**To do**
Among the entries below, take the line with "надела полупрозрачный кроп-топ с" and the line with "Preferencias de la vista de", and output them and every line between them exactly, with nothing else.

**Supplied data**
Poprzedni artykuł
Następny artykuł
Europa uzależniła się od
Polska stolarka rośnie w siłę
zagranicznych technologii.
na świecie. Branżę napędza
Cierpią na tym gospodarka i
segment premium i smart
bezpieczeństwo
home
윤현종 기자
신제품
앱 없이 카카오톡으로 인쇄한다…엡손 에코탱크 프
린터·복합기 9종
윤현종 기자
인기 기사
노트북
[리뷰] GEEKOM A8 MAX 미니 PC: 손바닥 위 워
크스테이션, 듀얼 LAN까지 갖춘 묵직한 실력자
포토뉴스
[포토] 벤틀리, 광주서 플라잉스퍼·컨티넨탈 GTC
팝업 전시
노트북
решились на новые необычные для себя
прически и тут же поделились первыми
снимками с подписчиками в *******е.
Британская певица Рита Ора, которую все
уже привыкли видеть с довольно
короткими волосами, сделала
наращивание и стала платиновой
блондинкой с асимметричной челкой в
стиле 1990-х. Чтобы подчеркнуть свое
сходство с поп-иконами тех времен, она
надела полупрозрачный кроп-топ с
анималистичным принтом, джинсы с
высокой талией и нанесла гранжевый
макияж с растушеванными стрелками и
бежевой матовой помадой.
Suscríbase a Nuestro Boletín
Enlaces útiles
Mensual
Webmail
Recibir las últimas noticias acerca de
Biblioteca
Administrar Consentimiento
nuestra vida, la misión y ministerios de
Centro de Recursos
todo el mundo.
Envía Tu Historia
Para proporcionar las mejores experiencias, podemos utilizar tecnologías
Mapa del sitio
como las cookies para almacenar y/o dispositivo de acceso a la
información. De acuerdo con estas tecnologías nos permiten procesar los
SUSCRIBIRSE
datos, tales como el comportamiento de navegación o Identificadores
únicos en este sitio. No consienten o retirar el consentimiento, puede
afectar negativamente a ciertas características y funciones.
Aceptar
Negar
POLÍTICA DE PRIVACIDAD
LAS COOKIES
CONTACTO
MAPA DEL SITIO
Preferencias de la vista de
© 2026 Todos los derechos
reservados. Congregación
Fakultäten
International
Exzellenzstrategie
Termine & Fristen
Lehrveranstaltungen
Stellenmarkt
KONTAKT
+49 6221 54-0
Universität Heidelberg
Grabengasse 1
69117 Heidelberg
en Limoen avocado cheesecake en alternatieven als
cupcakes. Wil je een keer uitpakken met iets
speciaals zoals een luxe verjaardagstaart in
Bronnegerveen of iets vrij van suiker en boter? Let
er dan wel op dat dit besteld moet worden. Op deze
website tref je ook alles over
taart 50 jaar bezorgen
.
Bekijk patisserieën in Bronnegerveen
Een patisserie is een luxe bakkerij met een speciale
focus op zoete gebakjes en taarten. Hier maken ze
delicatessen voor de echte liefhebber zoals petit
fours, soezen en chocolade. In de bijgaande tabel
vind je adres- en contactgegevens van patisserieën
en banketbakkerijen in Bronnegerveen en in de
* * *
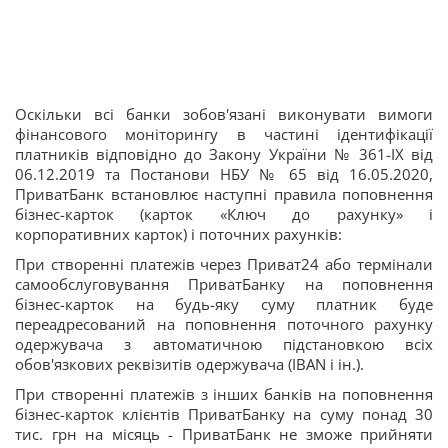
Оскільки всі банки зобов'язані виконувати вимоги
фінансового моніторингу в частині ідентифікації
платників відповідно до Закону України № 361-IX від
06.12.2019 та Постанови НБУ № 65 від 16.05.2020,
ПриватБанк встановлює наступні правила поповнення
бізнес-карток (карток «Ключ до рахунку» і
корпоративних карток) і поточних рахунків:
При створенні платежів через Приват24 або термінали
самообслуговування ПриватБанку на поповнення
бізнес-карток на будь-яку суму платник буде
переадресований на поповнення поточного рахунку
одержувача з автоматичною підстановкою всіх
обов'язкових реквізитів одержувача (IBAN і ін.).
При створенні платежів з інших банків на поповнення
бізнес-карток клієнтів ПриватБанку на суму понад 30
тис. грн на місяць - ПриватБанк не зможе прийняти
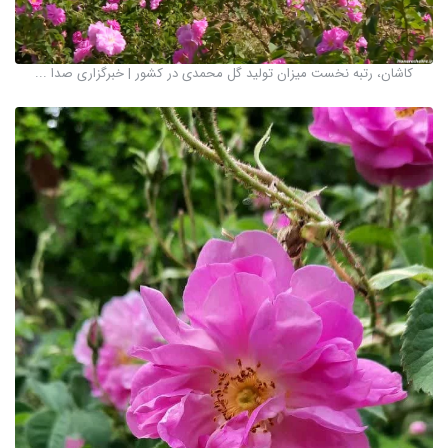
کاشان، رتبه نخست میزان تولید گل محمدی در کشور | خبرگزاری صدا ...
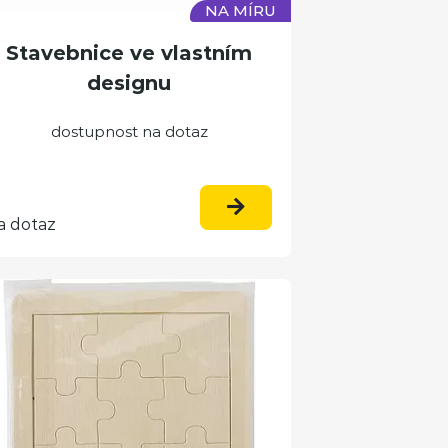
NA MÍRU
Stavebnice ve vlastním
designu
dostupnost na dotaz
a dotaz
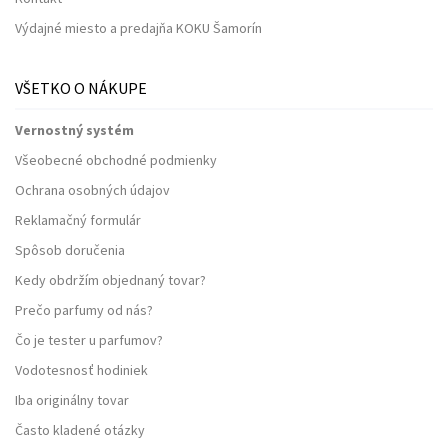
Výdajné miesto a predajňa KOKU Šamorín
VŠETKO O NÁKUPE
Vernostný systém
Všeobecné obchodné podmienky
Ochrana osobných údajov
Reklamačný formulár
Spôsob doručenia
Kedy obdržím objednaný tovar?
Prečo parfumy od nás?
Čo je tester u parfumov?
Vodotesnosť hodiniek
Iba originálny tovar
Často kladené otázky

**Answer to this exercise**
надела полупрозрачный кроп-топ с
анималистичным принтом, джинсы с
высокой талией и нанесла гранжевый
макияж с растушеванными стрелками и
бежевой матовой помадой.
Suscríbase a Nuestro Boletín
Enlaces útiles
Mensual
Webmail
Recibir las últimas noticias acerca de
Biblioteca
Administrar Consentimiento
nuestra vida, la misión y ministerios de
Centro de Recursos
todo el mundo.
Envía Tu Historia
Para proporcionar las mejores experiencias, podemos utilizar tecnologías
Mapa del sitio
como las cookies para almacenar y/o dispositivo de acceso a la
información. De acuerdo con estas tecnologías nos permiten procesar los
SUSCRIBIRSE
datos, tales como el comportamiento de navegación o Identificadores
únicos en este sitio. No consienten o retirar el consentimiento, puede
afectar negativamente a ciertas características y funciones.
Aceptar
Negar
POLÍTICA DE PRIVACIDAD
LAS COOKIES
CONTACTO
MAPA DEL SITIO
Preferencias de la vista de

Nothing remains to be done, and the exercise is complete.